Удивительная вещь: вера в силу печатного слова у нас такова, ореол писателя, журналиста настолько высок, что людям очень часто представляется он чуть ли не магом, волшебником, во власти которого немедленно добиться желаемого результата. А он, писатель, совсем не маг и не волшебник. Не он пересматривает судебные решения, не он лечит людей, не он назначает и увольняет работников, не он предоставляет жилье нуждающимся, не он награждает отличившихся и карает проштрафившихся. Он только кричит на весь белый свет о том, что кому-то худо, больно, что где-то совершается несправедливость. Но для того чтобы так крикнуть, для того чтобы иметь право так крикнуть, необходимо прежде всего убедиться в том, что несправедливость действительно совершается, и именно здесь и сейчас. Вот тут-то и начинается, мне кажется, самый главный и самый тяжелый труд документалиста: выслушать десятки точек зрения и в конце концов составить одну, свою собственную; прочесть сотни самых разных бумаг, и в конце концов отличить, что в них правда, а что́ — ложь, обман; не поддаться на фальшивые рыдания, но пуще всего на свете бояться оттолкнуть того, у кого настоящее горе. Документалиста часто спрашивают: «Вы помогли такому-то, вы добились освобождения его из тюрьмы, вы вернули ему честное имя — поэтому вы, наверное, очень счастливый человек?» Да, конечно, он, документалист, очень счастливый человек, он безмерно счастливый человек, еще бы! Но куда сильнее этого прекрасного чувства счастья постоянно испытываемое им мучительное чувство вины: одному он помог, а сотням других — нет: не вник, не занялся, не разобрался, не осилил, не смог... Тяжелый это труд — документалистика, и особенно тяжелый оттого, что документалист слишком хорошо знает: сколько бы им ни сделано — не сделано им гораздо больше. И чувство вины его не пройдет, наверное, никогда.
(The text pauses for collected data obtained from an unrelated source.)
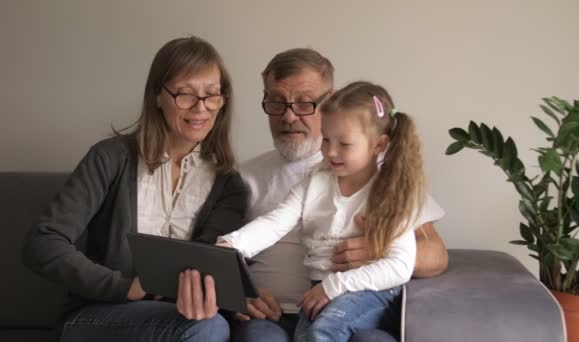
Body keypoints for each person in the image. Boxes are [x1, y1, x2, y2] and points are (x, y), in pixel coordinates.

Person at [22, 36, 248, 342]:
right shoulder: (110, 157)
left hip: (180, 321)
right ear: (158, 95)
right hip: (97, 315)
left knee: (211, 325)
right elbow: (43, 244)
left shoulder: (229, 185)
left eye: (212, 95)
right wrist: (124, 286)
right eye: (185, 94)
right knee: (208, 329)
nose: (200, 108)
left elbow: (206, 264)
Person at [219, 80, 444, 342]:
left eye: (344, 144)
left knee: (324, 332)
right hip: (321, 290)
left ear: (379, 145)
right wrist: (231, 245)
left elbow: (399, 267)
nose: (330, 152)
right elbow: (275, 223)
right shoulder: (315, 180)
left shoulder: (392, 191)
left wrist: (333, 286)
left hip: (370, 289)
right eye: (326, 140)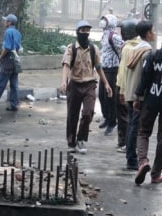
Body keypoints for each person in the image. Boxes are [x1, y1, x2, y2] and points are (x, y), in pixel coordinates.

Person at [133, 25, 162, 185]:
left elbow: (144, 78)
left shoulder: (153, 55)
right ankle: (156, 174)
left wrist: (138, 96)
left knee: (143, 132)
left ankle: (143, 161)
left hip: (151, 100)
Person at [59, 20, 113, 154]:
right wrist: (64, 81)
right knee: (72, 115)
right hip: (75, 85)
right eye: (83, 31)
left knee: (88, 113)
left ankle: (81, 139)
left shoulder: (94, 49)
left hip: (89, 85)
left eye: (87, 31)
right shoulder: (71, 48)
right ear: (78, 32)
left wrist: (106, 83)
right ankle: (71, 142)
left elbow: (99, 67)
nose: (86, 33)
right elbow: (66, 65)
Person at [117, 20, 153, 170]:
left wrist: (124, 91)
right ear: (148, 33)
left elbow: (124, 72)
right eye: (153, 31)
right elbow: (146, 75)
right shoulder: (147, 51)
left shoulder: (132, 49)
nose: (154, 33)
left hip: (130, 92)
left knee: (132, 125)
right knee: (136, 127)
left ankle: (131, 157)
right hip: (139, 94)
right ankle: (132, 159)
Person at [98, 14, 124, 137]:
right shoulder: (104, 35)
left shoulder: (114, 37)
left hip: (112, 70)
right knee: (101, 96)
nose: (103, 22)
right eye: (103, 20)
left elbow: (124, 47)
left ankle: (112, 121)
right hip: (103, 69)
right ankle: (107, 118)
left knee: (110, 96)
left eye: (106, 20)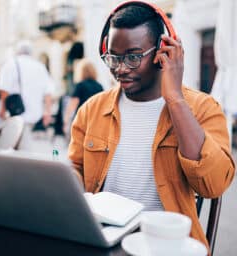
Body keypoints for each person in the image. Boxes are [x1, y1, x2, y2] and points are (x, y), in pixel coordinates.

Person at [68, 1, 235, 251]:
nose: (121, 68)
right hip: (104, 240)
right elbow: (75, 170)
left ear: (163, 52)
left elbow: (213, 184)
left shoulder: (203, 108)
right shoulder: (92, 110)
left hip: (167, 245)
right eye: (113, 57)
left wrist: (175, 99)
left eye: (134, 57)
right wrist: (65, 182)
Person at [0, 40, 55, 151]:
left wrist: (2, 109)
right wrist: (47, 112)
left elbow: (4, 90)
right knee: (28, 146)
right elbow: (48, 92)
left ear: (18, 52)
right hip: (35, 116)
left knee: (14, 148)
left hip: (16, 114)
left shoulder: (10, 64)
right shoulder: (40, 66)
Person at [63, 58, 103, 135]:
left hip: (82, 120)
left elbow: (72, 104)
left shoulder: (80, 86)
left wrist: (66, 120)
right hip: (96, 121)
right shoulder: (99, 86)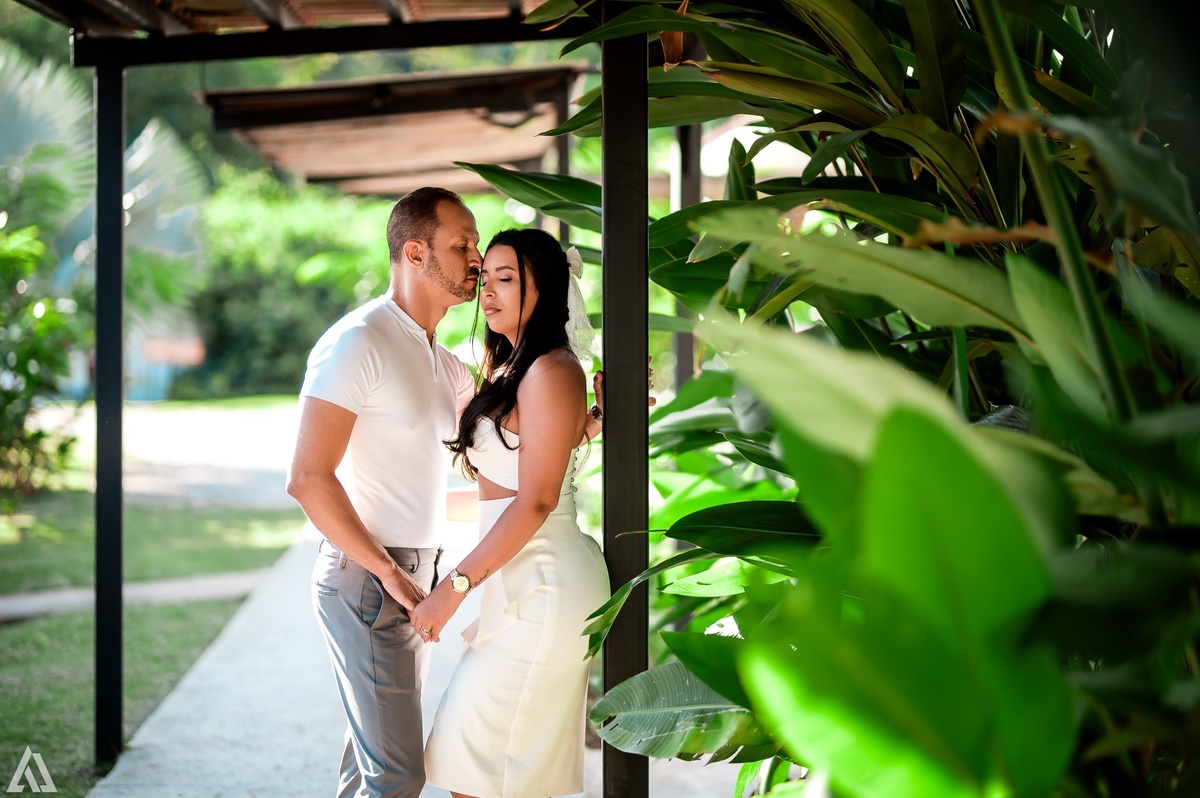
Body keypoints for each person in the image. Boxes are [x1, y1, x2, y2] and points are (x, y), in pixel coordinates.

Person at [286, 186, 483, 798]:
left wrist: (592, 416)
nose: (476, 258)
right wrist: (391, 576)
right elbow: (308, 479)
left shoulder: (440, 360)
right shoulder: (360, 341)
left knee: (373, 769)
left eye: (475, 244)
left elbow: (503, 450)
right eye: (462, 245)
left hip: (410, 574)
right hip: (371, 579)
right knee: (397, 774)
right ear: (416, 253)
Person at [414, 228, 611, 798]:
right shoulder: (516, 368)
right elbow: (540, 454)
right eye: (487, 279)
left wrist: (453, 589)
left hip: (543, 585)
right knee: (481, 772)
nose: (489, 293)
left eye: (507, 279)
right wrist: (598, 416)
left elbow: (539, 497)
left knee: (478, 772)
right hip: (520, 581)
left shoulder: (552, 369)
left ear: (544, 290)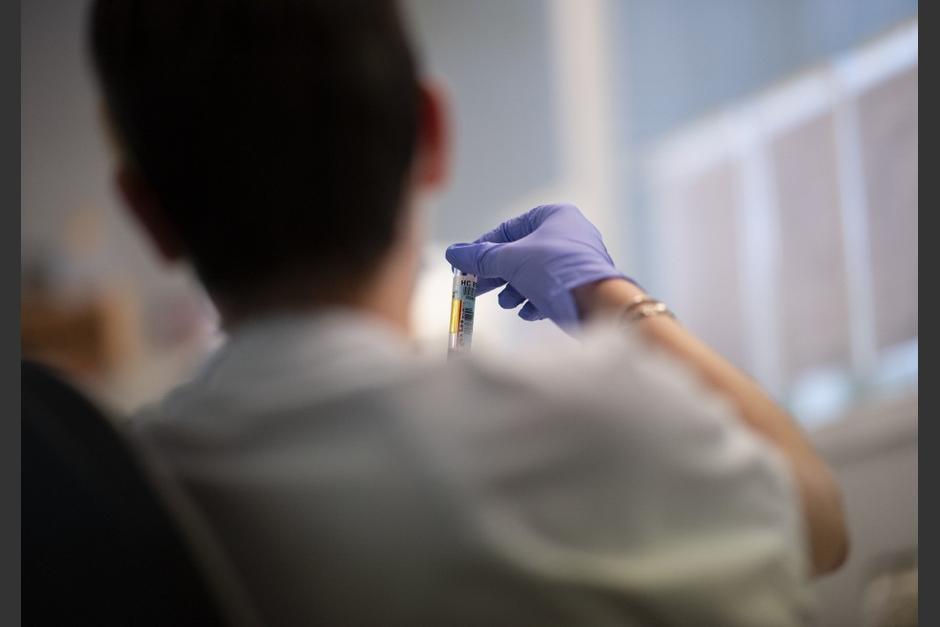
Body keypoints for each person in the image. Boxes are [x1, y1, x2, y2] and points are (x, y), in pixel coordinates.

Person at [90, 0, 847, 624]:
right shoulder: (601, 419)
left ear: (146, 214)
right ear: (432, 134)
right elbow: (818, 520)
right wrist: (609, 295)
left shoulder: (107, 499)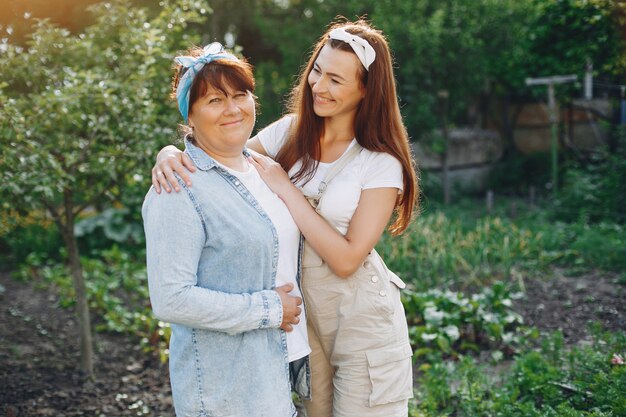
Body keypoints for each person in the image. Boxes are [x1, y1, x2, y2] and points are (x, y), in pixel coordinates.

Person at [152, 20, 418, 417]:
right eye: (317, 71)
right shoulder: (290, 133)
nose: (318, 86)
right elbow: (223, 154)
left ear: (366, 89)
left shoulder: (379, 163)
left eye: (335, 80)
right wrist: (171, 153)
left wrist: (285, 186)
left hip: (360, 320)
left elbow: (347, 260)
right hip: (303, 321)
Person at [142, 42, 310, 417]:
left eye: (240, 95)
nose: (233, 109)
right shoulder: (177, 187)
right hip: (229, 388)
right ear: (190, 115)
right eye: (214, 101)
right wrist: (268, 309)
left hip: (284, 364)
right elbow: (171, 299)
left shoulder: (265, 170)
А вот еще одна опасность, подстерегающая писателя-документалиста. Написан и напечатан критический очерк. Кажется, уже приведены все аргументы, названы все неопровержимые факты, у людей раскрыты наконец глаза на стоящую перед ними неотложную животрепещущую проблему. Но проблема по-прежнему остается нерешенной, вопрос не снят, дело не сдвинулось с мертвой точки. Документалисту говорят скептики: «Ну так что? Зря мечешь стрелы? Ничего не изменилось? Как было, так оно все и осталось, никакого результата? Зачем же тогда все твои усилия?»
И сам документалист тоже видит: да, вроде бы никакого результата, впору, наверное, прекратить безнадежные старания, не прошибать больше лбом стену.
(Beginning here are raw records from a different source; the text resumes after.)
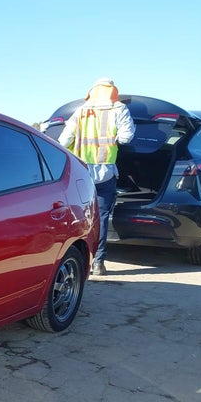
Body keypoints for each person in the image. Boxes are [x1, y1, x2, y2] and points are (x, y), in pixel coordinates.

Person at [59, 77, 135, 275]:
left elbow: (63, 140)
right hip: (105, 172)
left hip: (81, 172)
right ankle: (98, 263)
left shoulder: (81, 111)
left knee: (77, 216)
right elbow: (127, 137)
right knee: (101, 217)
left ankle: (77, 260)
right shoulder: (119, 109)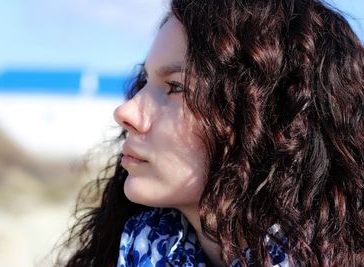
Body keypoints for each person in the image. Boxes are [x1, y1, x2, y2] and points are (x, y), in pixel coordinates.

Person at [57, 0, 364, 266]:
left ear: (271, 120)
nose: (126, 113)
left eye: (175, 87)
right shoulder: (134, 251)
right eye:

Но если он и вправду разуверится, прекратит безнадежные старания — значит, он занимается не своим делом. Потому что еще один горький хлеб писателя-документалиста — писать, работать, прошибать лбом стену, вкатывать на гору неподъемные сизифовы камни и знать при этом, что результата он может и не дождаться.
Нет, пожалуй, не так все-таки. Он есть, этот результат, уже в самом сердитом вопросе скептика он есть, потому что раздраженным голосом скептика говорит с вами само общественное мнение. А главная цель писателя-документалиста в том-то как раз и состоит, чтобы возбудить, взбудоражить общественное мнение, взбаламутить стоячую воду, всколыхнуть тину, взломать привычку, прервать молчание... И тогда — когда-нибудь, рано или поздно, — практический результат, может, и наступит.
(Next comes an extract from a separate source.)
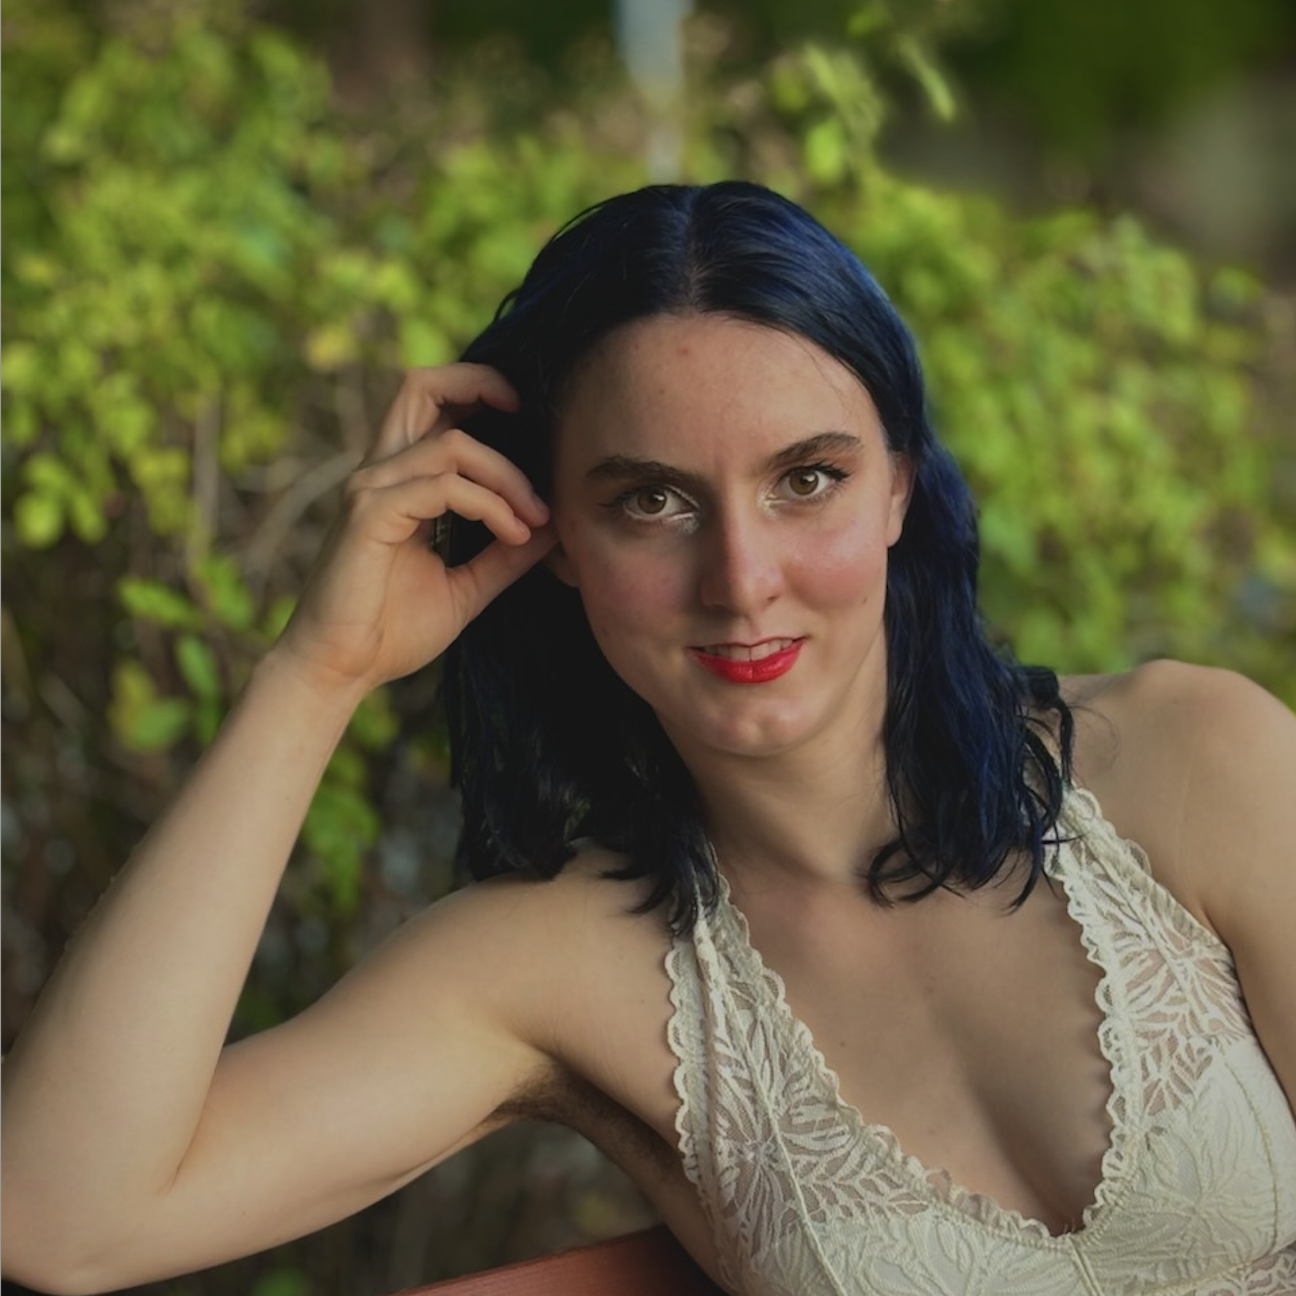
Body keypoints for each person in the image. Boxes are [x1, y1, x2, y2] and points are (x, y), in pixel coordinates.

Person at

Но он нужен всем сейчас, немедленно, и вам говорят: «Да стоило ли вообще браться за перо, сотрясать воздух, внушать нам напрасные иллюзии, если изменить что-либо ты не в состоянии?» И писатель-документалист опять, в который раз уже, чувствует себя сверх головы виноватым, но завтра снова берется за перо и снова сотрясает воздух в надежде на далекий, может быть, очень далекий результат, потому что нетерпимость и долготерпение в равной степени необходимы его тревожной профессии.
А постоянная — такая нескромная и глубоко затаенная — мысль о том, что бездну усилий и горы стараний он тратит лишь на то, чтобы написать коротенькую однодневку?
Газетный лист умирает назавтра, даже у журнальной публикации совсем недолгий, мотыльковый век. Желтеет бумага, на которой напечатаны ваши статьи и очерки, подшивки со вчерашними и позавчерашними новостями сдаются в архив, на смену им приходят другие громкие события, другие трудноразрешимые проблемы, другие совсем новые новости, которые, в свою очередь, тоже очень скоро будут сданы в архив и превратятся когда-нибудь в живую Хронику своего времени.